Hmmm. Are you binding both buttons to the same command in the PTT? If so, then both buttons would be required to be pressed together - at least how the program works currently. If you try using just one (either UHF or VHF) as a test, does it work consistently? If so I may need to add support on the PTT to allow for either AND/OR condition for multiple buttons. In its current state ALL defined PTT buttons must be engaged together at the same time - it's not an either or.
Aside from this, you could test if there's a joystick detection problem by testing with a keyboard key instead and seeing if it works consistently. You should see the PTT engage and disengage by the icon turning green whenever the button is pressed. Try testing with some simple scenarios and we'll go from there.
Let me know what you find.
Hi @Wreckluse,
First, posting questions and comments here is perfectly fine, and I'll do what I can to answer.
With regards to the delay, this probably has to do with the microphone/sound detection changing between VR and non-VR/normal operation.
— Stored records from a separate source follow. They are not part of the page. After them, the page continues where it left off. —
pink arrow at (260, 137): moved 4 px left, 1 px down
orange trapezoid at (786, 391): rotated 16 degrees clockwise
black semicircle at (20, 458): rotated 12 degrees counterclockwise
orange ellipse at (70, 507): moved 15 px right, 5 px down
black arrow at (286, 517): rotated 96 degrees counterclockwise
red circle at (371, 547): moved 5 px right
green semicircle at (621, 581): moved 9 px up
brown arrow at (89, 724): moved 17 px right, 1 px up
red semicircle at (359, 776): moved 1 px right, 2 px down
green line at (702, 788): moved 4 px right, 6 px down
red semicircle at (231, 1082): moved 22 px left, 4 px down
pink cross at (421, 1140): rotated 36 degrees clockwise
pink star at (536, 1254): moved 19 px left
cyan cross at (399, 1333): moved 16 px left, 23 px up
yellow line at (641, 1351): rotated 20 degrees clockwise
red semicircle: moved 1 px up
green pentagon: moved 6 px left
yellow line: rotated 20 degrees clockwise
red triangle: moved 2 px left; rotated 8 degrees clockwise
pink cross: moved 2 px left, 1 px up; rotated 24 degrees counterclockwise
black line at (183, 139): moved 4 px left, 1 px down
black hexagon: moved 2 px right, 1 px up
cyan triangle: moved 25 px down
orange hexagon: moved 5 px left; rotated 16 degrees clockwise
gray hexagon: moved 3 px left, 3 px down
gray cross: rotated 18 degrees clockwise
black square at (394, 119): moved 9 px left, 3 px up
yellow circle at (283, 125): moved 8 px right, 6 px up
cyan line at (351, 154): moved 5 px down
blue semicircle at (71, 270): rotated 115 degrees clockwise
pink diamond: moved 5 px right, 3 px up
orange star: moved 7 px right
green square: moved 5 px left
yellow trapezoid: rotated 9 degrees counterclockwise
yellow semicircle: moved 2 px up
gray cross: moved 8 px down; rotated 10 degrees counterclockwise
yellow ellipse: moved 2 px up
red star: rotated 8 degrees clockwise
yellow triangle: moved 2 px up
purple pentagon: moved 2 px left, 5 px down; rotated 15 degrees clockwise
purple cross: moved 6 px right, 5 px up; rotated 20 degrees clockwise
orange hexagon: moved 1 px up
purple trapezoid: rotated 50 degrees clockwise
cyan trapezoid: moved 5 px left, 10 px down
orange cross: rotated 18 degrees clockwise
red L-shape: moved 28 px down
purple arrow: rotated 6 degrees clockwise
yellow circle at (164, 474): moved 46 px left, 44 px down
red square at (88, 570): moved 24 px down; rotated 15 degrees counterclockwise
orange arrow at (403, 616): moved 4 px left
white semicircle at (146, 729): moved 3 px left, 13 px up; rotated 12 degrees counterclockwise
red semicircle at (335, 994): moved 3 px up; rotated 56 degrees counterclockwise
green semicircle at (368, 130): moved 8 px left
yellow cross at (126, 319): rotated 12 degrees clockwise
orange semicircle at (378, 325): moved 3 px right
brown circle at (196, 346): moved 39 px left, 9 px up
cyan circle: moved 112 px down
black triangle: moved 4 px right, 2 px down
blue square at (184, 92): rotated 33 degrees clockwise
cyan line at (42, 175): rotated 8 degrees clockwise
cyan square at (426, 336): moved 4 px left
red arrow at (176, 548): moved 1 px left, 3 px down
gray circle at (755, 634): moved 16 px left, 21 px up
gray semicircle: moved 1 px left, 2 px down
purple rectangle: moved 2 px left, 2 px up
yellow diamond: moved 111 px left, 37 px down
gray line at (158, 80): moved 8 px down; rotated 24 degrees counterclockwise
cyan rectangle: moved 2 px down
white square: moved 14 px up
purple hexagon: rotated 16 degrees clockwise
Are you perhaps using a different microphone setup when you play VR vs standard? The delay is usually caused because the active microphone is picking up external sounds still even after speaking is completed. The speech engine remains listening without letting FoxVox process the speech until it finally times out. You can visually see this if the listening indicator icon remains green for some time after speaking. To fix this, try reducing the sensitivity of the microphone, keep it away from computer fan noise and any other sources of sound that it might pick up as background noise. You can also play with the Timeout setting in FoxVox by entering a low value (like 1) to try and force a timeout earlier.
For your question about numbered commands, I recommend you always use spelled out numbers for the voice command keys (i.e. "One", "Two", etc.) This will prevent "One" from conflicting with "Ten". If you run into a conflict such as "One" vs. "One Hundred", you will need to put a blocking word of "Hundred" onto the "One" key so that it can tell the difference. Alternatively you could place the "One Hundred" command above the "One" command so it will be evaluated first and will be skipped if "Hundred" is not contained in the spoken phrase.
Thanks for your positive comments about the app and I'm glad you like it! My hope is that it can be a useful tool for anyone needing free and customizable voice control :)
Depending on the game, you may need to add pauses (between 10-50 ms typical range) on or between key events to get them to register. Otherwise they are so fast that the game might not register them. You may want to experiment with this. I show how to do this with mouse outputs in the last chapter of my basic tutorial video with drag-drop (it works the same for keyboard outputs).